Die Einwohnerinnen und Einwohner des idyllisch gelegenen Gemündener Ortsteils Schaippach durften sich in den letzten Monaten an einer neuen Attraktion erfreuen. An der vorbeifließenden Sinn, genauer gesagt an der historischen Sinnbrücke, wurde seit August ein Wassererlebnis geschaffen, bei dem nicht einmal die Münchener Eisbachwelle mithalten kann: zwei künstlich angelegte Gezeitenbecken!
Wäre das im Binnenstaat Bayern nicht schon Alleinstellungsmerkmal genug, beinhaltet die Kunstinstallation darüber hinaus eine raffinierte kulturhistorische Dimension. In einer Verneigung an John Cages musikalisches Langzeitexperiment ORGAN²/ASLSP wechselten sich Ebbe und Flut in den beiden "temporäre Arbeitsebene" genannten Becken rechts und links der Sinnbrücke nämlich nicht innerhalb weniger Stunden ab, sondern über den Zeitraum mehrerer Monate.

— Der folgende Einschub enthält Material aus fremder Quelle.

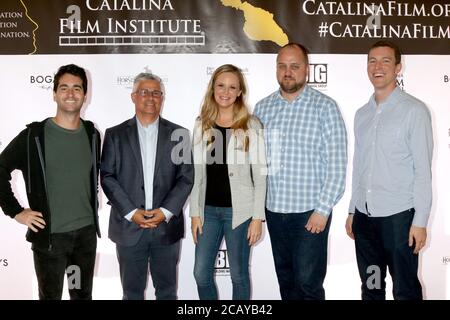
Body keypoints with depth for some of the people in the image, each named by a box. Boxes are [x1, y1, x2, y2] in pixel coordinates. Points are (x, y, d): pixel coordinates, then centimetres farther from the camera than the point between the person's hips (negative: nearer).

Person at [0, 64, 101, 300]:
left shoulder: (92, 134, 3)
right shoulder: (34, 135, -10)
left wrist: (93, 209, 11)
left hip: (87, 232, 4)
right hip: (49, 235, -4)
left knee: (83, 294, 18)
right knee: (50, 296, 10)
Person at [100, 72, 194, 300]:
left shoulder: (178, 134, 5)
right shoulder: (115, 134, 4)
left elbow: (186, 177, 0)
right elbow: (107, 177, -2)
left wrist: (166, 211, -11)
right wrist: (131, 212, -12)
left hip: (167, 226, 1)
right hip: (129, 226, 0)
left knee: (167, 290, 13)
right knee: (132, 291, 12)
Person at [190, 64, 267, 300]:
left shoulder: (251, 125, -6)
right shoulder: (202, 124, 5)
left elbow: (260, 174, -6)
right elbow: (196, 172, 6)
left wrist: (258, 217, -9)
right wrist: (195, 212, 2)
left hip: (239, 210, -3)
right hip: (208, 209, 4)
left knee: (238, 274, 9)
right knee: (201, 273, 9)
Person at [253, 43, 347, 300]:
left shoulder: (325, 107, -7)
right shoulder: (262, 108, 5)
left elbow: (337, 164, -10)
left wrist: (323, 209, -13)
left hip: (310, 211, -4)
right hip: (274, 209, 4)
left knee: (308, 283, 1)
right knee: (286, 279, 17)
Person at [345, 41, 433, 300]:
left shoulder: (414, 110, -6)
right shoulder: (362, 114, 11)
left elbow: (423, 170, -9)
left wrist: (420, 221, -12)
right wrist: (352, 211, 13)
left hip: (398, 215, -5)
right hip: (364, 216, 5)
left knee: (405, 290, 7)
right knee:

Begonnen hat das Spektakel im August, indem mithilfe großer, mit Schotter gefüllter Plastiksäcke die beiden Gezeitenbecken provisorisch trockengelegt und damit die erste Ebbe simuliert worden war. Nachdem sich die Stauvorrichtung im Laufe der folgenden Monate planmäßig aufgelöst hatte, wurde zum Jahreswechsel das Flutstadium erreicht und die Arbeitsebenen standen wieder komplett unter Wasser.
Gemündener Bürgermeister trotzt den Kunstbanausen
Von den Kunstbanausen, die ihr Unverständnis über den Ablauf dieses zweiten Aktes geäußert hatten, ließ sich Jürgen Lippert, Gemündens Bürgermeister und damit Produzent des Projekts, nicht beirren. Die zweite Ebbe – der geplante Höhepunkt des Dramas in drei Akten – initiierte er pünktlich für Anfang März. Dieses Mal wurden die Gezeitenbecken mithilfe einer 95.000 Euro teuren Stahlkonstruktion trockengelegt.
Und das Ergebnis kann sich sehen lassen: Wie bei Christos "Floating Piers" könnte man über die Arbeitsebenen nun theoretisch inmitten der Sinn gelangen – würde für das fragile Kunstwerk, mit Ausnahmen für Bagger und Planierraupen, nicht ein striktes Betretungsverbot gelten. Bewundert werden kann die zweite Ebbe voraussichtlich bis zum 1. Juli. Dann sollen die Stahlwände spätestens ab- und am gegenüberliegenden Ufer wieder aufgebaut werden.
Flussabwärts lockt eine weitere neue Tourismusattraktion

Wem diese Kumulation der Hochkultur noch nicht genug ist, muss sich im Anschluss an seinen Besuch in Schaippach nur auf sein Eisbachwellensurfbrett legen und von der Sinn vier Kilometer bis zu ihrem Zufluss in den Main treiben lassen. Von dort ist es nur ein Katzensprung zu einer anderen neuen Gemündener Tourismusattraktion: dem janusköpfigen Auto-Wrack.
Der dunkelblaue Audi ist in seinen hinteren zwei Dritteln kaum von einem herkömmlichen Fahrzeug zu unterscheiden. Den Motorraum hat ein unbekannter Performancekünstler jedoch bis hinunter auf sein Innenleben dekonstruiert. Ein atemberaubendes Beispiel kathartischer Kunstauslebung – oder handelt es sich dabei vielleicht nur um das Gesellenstück eines der Arbeiter, die in der nahegelegenen Ladestraße den ehemaligen Getränkemarkt Weimann zerlegen? Kunst oder nicht, wer den Janus-Audi noch auf dem Mainlände-Parkplatz besichtigen möchte, sollte sich sputen. Das Ordnungsamt hat bereits Interesse angemeldet, wird das Wrack aber aller Voraussicht nach nicht ins örtliche Museum transportieren.